---------- Source data ----------
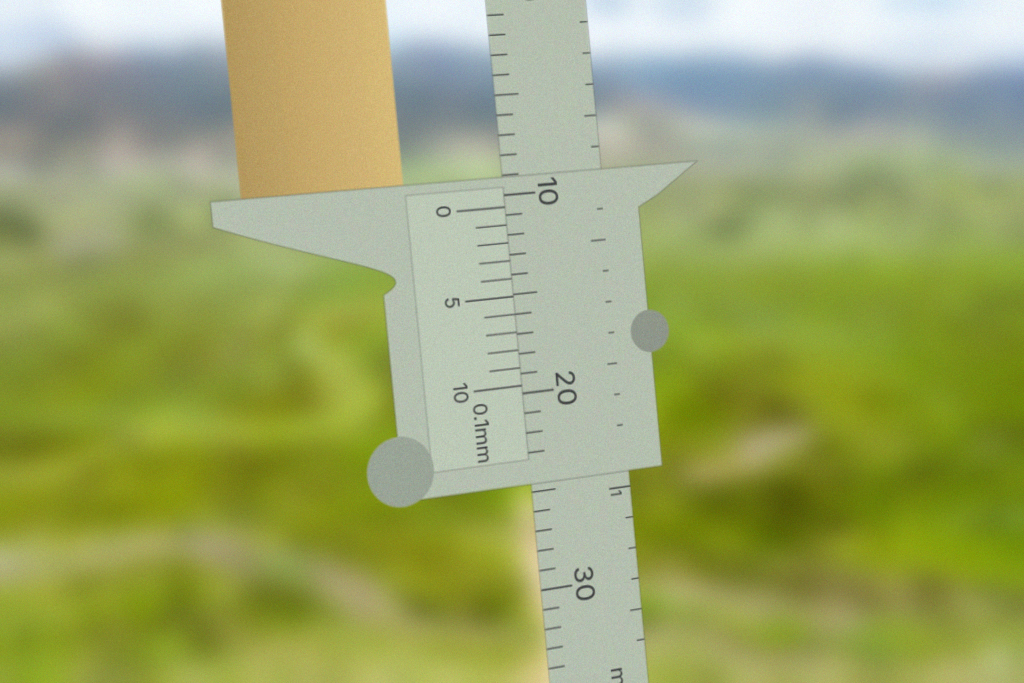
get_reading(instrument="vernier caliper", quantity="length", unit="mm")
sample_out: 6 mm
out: 10.6 mm
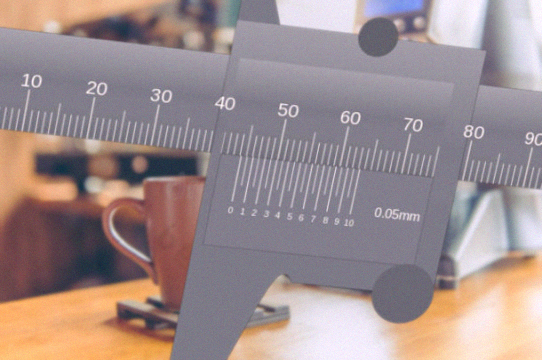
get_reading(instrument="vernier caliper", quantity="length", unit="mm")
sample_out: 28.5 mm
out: 44.2 mm
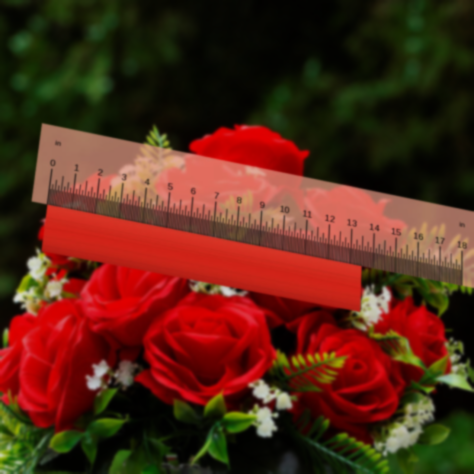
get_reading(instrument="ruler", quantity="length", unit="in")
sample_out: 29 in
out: 13.5 in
----------
Assigned task
Convert the data, from its beginning up to and including the line with "out: 44.2 mm", into a numbered list with no blank lines. Leave the pictures out.

Output
1. get_reading(instrument="vernier caliper", quantity="length", unit="mm")
2. sample_out: 6 mm
3. out: 10.6 mm
4. get_reading(instrument="vernier caliper", quantity="length", unit="mm")
5. sample_out: 28.5 mm
6. out: 44.2 mm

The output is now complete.